De rechtbank is van oordeel dat thans op grond van de overgelegde stukken, waarvan een gedeelte in de eerdere procedures niet in het geding waren gebracht, voldoende is aangetoond dat de moeder tot medio 2005 nog in Nederland haar hoofdverblijf had. De rechtbank heeft hierbij de volgende in deze procedure overgelegde stukken betrokken:
  • de verklaring van [naam 1] (oom van de minderjarige) d.d. 25 oktober 2016;
  • de verklaring van [naam 1] (oma van de minderjarige) d.d. 25 oktober 2016;
  • het verzoek d.d. 3 augustus 2005 om advies voor afgifte machtiging tot voorlopig verblijf (mvv) van [naam 1] , de toenmalige vriend van de moeder van de minderjarige, ten behoeve van de moeder van de minderjarige;
  • de brief d.d. 25 augustus 2005 van [toenmalige vriende moeder] , waarbij hij de aanvraag mvv ten behoeve van de moeder van de minderjarige intrekt.
De rechtbank is van oordeel dat deze stukken in combinatie met de overgelegde informatie van verloskundigenpraktijk Bijlmermeer, waaruit blijkt dat de moeder voor controle van de zwangerschap op 30 juni 2005, 27 juli 2005, 24 augustus 2005, 21 september 2005 en 29 september 2005 de praktijk heeft bezocht, de verklaring van de moeder ondersteunen dat zij pas medio 2005 naar Ghana is vertrokken vanwege de aanvraag mvv.

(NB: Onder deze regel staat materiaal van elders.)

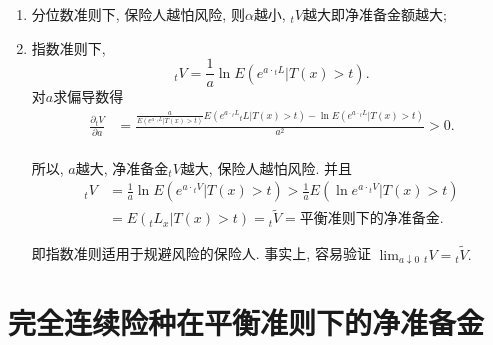 \documentclass[lang=cn,10pt]{elegantbook}
\begin{document}
\begin{remark}
    \begin{enumerate}
        \item 分位数准则下, 保险人越怕风险, 则$\alpha$越小, ${}_tV$越大即净准备金额越大;
        \item 指数准则下, $${}_tV=\frac{1}{a}\ln E(e^{a\cdot{}_tL}|T(x)>t).$$
              对$a$求偏导数得
              \begin{align*}
                  \frac{\partial {}_tV}{\partial a} & = \frac{\frac{a}{E(e^{a\cdot {}_tL}|T( x ) >t )}E( e^{a\cdot {}_tL}{}_tL|T( x ) >t )-\ln E( e^{a\cdot {}_tL}|T( x ) >t )}{a^2} >0. \\
              \end{align*}

              所以, $a$越大, 净准备金${}_tV$越大, 保险人越怕风险. 并且
              \begin{align*}
                  {}_tV & =\frac{1}{a}\ln E(e^{a\cdot{}_tV}|T(x)>t)>\frac{1}{a}E(\ln e^{ a\cdot {}_tV}|T(x)>t) \\
                        & =E(_tL_x|T(x)>t)={}_t\widetilde{V}=\text{平衡准则下的净准备金.}
              \end{align*}

              即指数准则适用于规避风险的保险人. 事实上, 容易验证 $\lim_{a\downarrow 0}{}_tV={}_t\widetilde{V}.$
    \end{enumerate}
\end{remark}

\section{完全连续险种在平衡准则下的净准备金}
\end{document}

De rechtbank neemt dus aan dat de moeder pas vanaf medio 2005 ononderbroken verblijf in Ghana heeft gehad en dat toen pas de verliestermijn, als bedoeld in artikel 15 RWN lid 1 aanhef en onder c is gaan lopen. Dit in combinatie met het bewijs dat de moeder sinds december 2014 in Engeland woont en dus binnen de termijn van tien jaar weer de Europese Unie is ingereisd, maakt dat de verliestermijn is gestuit en dat de moeder het Nederlanderschap niet heeft verloren. Dit betekent dat de minderjarige de Nederlandse nationaliteit evenmin op grond van artikel 16 lid 1 onder d RWN heeft verloren op 1 april 2013. Het verzoek zal daarom worden toegewezen.
Proceskosten
De rechtbank ziet geen aanleiding voor een proceskostenveroordeling zodat het daartoe strekkende verzoek wordt afgewezen.

Beslissing

De rechtbank:
verklaart [naam moeder] niet-ontvankelijk in haar verzoek;
stelt vast dat [naam 1] , geboren op [geboortedatum] te [geboorteplaats] , Ghana, de Nederlandse nationaliteit bezit;
verklaart deze beschikking uitvoerbaar bij voorraad;
wijst af het meer of anders verzochte.
Deze beschikking is gegeven door mrs. N.B. Verkleij, S.M. Westerhuis-Evers en M.P. Verloop, bijgestaan door P. Hillebrand als griffier en uitgesproken ter openbare terechtzitting van 29 juni 2017.